C’est le cas de Sasha Morozova, 39 ans. En Ukraine, c’était une compositrice et pianiste reconnue. Après un long périple en train à travers l’Europe, elle s’est réfugiée chez un ami à Messery, ville de Haute-Savoie près de la frontière suisse. Puis, grâce à la solidarité citoyenne, elle a trouvé un hébergement à Paris au sein d’une famille de musiciens. L’une des deux filles du couple lui prête sa chambre et elle peut s’entraîner sur le piano du foyer. Ils ne se connaissaient pas avant la guerre, mais partagent désormais le même quotidien.

Aujourd’hui, la pianiste espère reprendre les concerts en France. «Il faut que je joue, que je trouve des endroits pour faire des concerts. Si je reste à Paris, c’est plus facile pour moi que dans une autre ville. C’est comme à Kyiv : là-bas, je jouais dans les théâtres, dans les bars, un peu partout», assure-t-elle. Sasha Morozova observe la situation en Ukraine d’un œil distant. Même si certaines villes sont «libérées» de l’armée russe, il est trop tôt pour se projeter à nouveau. «Après le 24 février, je n’avais plus de plans. Je prévois de rentrer, mais je ne sais pas quand. Même si la guerre s’arrête demain, j’attendrai un peu avant de repartir en Ukraine. Les villes sont détruites, je ne saurais pas où jouer, ni quoi faire là-bas», explique la trentenaire.

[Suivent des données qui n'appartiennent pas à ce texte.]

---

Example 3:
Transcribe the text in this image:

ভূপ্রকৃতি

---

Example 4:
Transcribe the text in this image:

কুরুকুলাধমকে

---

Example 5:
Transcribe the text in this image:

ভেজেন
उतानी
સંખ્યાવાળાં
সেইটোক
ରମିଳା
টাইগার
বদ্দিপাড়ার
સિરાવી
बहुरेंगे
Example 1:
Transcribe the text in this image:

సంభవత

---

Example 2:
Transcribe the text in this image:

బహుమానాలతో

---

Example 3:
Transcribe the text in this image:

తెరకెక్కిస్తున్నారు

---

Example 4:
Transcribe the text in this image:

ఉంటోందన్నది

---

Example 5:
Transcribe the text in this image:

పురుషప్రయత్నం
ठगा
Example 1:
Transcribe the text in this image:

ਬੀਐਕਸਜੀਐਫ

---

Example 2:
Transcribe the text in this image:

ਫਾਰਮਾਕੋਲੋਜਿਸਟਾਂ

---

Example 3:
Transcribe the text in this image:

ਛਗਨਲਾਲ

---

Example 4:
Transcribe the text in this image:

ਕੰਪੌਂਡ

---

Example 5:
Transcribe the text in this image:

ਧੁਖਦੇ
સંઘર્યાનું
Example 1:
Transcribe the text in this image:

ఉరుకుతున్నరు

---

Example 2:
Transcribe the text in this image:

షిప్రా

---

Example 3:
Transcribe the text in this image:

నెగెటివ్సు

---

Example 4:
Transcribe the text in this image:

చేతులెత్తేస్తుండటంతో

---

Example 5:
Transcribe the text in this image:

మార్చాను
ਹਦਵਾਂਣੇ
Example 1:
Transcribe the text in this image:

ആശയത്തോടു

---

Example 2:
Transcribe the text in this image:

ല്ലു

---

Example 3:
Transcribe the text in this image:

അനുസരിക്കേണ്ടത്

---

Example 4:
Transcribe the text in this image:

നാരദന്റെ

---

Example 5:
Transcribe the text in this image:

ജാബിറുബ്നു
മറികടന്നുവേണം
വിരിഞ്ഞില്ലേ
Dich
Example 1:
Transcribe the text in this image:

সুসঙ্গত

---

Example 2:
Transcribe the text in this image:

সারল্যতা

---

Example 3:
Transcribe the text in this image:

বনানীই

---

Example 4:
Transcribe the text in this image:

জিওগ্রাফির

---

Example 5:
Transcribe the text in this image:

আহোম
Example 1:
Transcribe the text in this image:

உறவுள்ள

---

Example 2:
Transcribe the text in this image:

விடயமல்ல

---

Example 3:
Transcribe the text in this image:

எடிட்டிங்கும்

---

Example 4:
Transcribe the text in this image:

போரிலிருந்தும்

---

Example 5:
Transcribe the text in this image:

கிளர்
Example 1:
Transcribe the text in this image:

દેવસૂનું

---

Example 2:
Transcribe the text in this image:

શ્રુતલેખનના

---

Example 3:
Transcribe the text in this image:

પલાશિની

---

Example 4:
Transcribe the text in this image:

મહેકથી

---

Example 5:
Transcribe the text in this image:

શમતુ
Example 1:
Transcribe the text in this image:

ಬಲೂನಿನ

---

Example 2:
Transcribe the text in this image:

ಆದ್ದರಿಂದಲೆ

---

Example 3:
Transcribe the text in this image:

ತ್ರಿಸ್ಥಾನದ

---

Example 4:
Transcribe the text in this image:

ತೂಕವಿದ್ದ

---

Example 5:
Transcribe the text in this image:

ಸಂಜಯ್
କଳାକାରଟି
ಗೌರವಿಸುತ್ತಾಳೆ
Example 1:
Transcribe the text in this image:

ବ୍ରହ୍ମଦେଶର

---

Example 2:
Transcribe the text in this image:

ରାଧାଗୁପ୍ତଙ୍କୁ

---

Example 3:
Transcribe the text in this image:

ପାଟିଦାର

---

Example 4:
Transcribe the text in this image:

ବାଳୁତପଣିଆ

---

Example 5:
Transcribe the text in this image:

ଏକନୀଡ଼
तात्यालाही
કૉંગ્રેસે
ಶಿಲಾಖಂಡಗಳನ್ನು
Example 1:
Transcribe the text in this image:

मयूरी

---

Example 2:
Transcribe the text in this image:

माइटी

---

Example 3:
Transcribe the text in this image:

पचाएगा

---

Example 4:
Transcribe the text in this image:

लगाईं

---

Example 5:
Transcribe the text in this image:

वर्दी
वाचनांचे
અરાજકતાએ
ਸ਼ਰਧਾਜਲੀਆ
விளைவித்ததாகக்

«Je n’ai nulle part où aller en Ukraine»

En France, la plupart des réfugiés ukrainiens arrivés ces trois derniers mois ont trouvé un hébergement chez l’habitant sans trop de difficultés, et bénéficient de l’aide d’associations dans leurs démarches administratives. Une chaleur insoupçonnée pour Maryna, une jeune diplômée de psychologie originaire de Kyiv. «J’ai été très surprise par les Français. Ils sont incroyablement gentils et généreux, parfois c’est à en mettre les larmes aux yeux. Quand je cherchais un hébergement, j’ai mis une publication sur Facebook. Une famille m’a immédiatement proposé sa maison», explique-t-elle.

Mais, après quelques semaines d’installation, le plus difficile est à venir pour des milliers d’entre eux : il faut désormais trouver un travail. Sans ça, impossible de se projeter sur le long terme. Ils savent que la solidarité des bénévoles français ne durera qu’un temps et qu’il faudra trouver de quoi vivre. Ils n’envisagent pas, non plus, de profiter trop longtemps de la charité publique. Mais cette recherche laisse Maryna et Sasha dans un certain désarroi : elles ne parlent pas français et il n’y a pas tant de boulots à pourvoir. «Je prévois de rester en France au moins jusqu’en septembre. Mes documents sont valables jusqu’en octobre, mais je vais probablement demander un renouvellement», confie la première : «Je n’ai pas le choix, je n’ai nulle part où aller en Ukraine désormais…»

Drapeau ukrainien devant la tour Eiffel

Oleysia, 37 ans, violoniste professionnelle, recherche aussi un boulot «dans la musique». Peu importe lequel. «Je peux jouer dans un groupe, dans un restaurant, dans un orchestre…», glisse-t-elle. Elle en a besoin car elle prévoit de son côté de rester «longtemps» en France. Avec ses deux enfants et sa mère, ils ont fui jusqu’à Paris. Sur un selfie pris à leur arrivée, on voit les deux jeunes poser avec un drapeau ukrainien devant la tour Eiffel. Une façon de dire qu’ils y sont désormais chez eux.

«Notre ville, Kharkiv, continue d’être bombardée, une partie des rues sont encore minées…», regrette la mère de famille, qui n’imagine pas faire grandir ses enfants sereinement dans cet environnement. Ils sont inscrits à l’école en France et ont besoin de stabilité. Son mari, Andrey, est resté coincé dans leur ancienne vie, en Ukraine, où il se tient prêt à combattre. Dans un des derniers clichés qu’ils ont pris ensemble du temps où ils étaient réunis, ils posaient à Dubaï début 2022 avec leur fils de 7 ans, Gordey. Ils étaient invités à l’Exposition universelle. C’était avant la guerre, l’exil et la séparation. Ils souriaient. C’est le plus injuste, selon eux : devoir refaire sa vie quand la photo de famille n’est pas complète.